How to...Scaffold your Data

Scaffolding is a term that you may not come across often, but the challenges the scaffolding technique resolves is increasingly found in modern data problems.

What is Scaffolding?

Scaffolding is a technique of filling missing rows of data within a dataset to assist analysis. A dataset may appear complete with no nulls and a record for each individual entity but still not be suited for the analysis you wish to conduct.


Consider a mobile phone operator who wishes to analyse their revenue that will be gained each month from contracted customers. The data the operator is likely to have is a record of the customer, when the contract starts, how long the contract is due to last and how much the monthly cost is. However, if monthly revenue is sought to be analysed to understand how much revenue will be gained each month, there is no date to determine this value. The only dates to use for analysis are the contract start date and end date. If the contract was for two years, there would be twenty-two records needed to gain the full insight. 

Scaffolding is the answer to this process. The technique adds an additional row for each of the 'missing' records that are required for the analysis. In the mobile phone operator example, a scaffold would create the additional rows so each monthly payment would have it's own record. This will allow analytical software, like Tableau Desktop, to show the full revenue over time. 

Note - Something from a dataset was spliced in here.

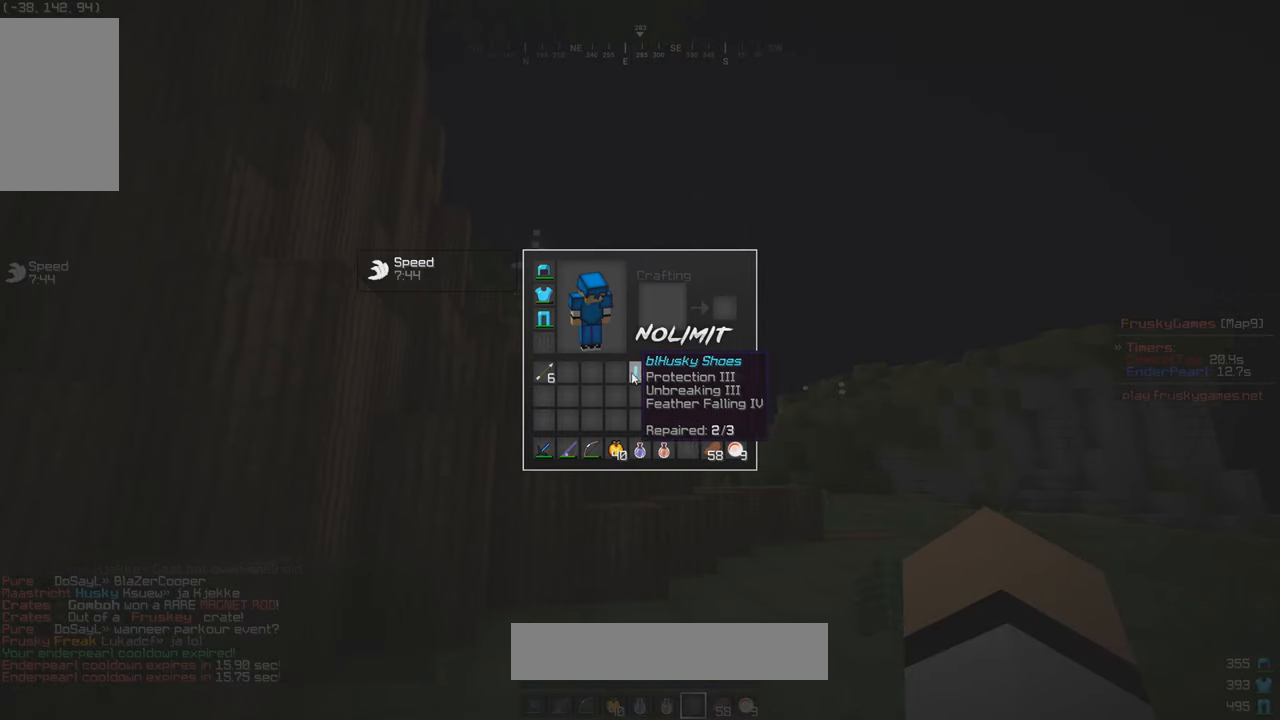
{"keys": ["w"], "mouse": [], "events": [[416, "w", "down"]]}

What are the Challenges Scaffolding addresses?

There are many challenges that the Scaffolding techniques meet but those numbers are growing rapidly due to subscription pricing. Subscription pricing is where the consumer pays a regular, often smaller amount, on a regular basis rather than a large initial purchase. Subscription music, software or food packages are increasing the way many purchases are being made creating a bigger need for any data analyst to be able to work with subscription data.

The scaffolding technique does add the additional rows of data required for analysis but creates a number of other challenges that should be considered:

Size of data
The most significant issue is that this technique will multiple the size of the dataset you are analysing considerably. This poses challenges for:
  • Storage of data - the larger the dataset, the greater the amount of storage that you will need to have for the dataset.
  • Computing power - not everyone has a brand new, powerful computer to use. Adding the huge number of rows to potentially an already large dataset can really test the working memory of your computer too. 
To reduce the impact of these issues, filtering at the Data Source level can make a significant difference.

Retention 
Reporting on revenue that has not happened yet can be presumptuous. Just because a customer signs up to a subscription based product, doesn't mean that they will maintain those payments due to affordability or changing needs. Being able to remove rows of projected revenues or determining levels of retention and applying the drop off of those customers takes a lot of thought.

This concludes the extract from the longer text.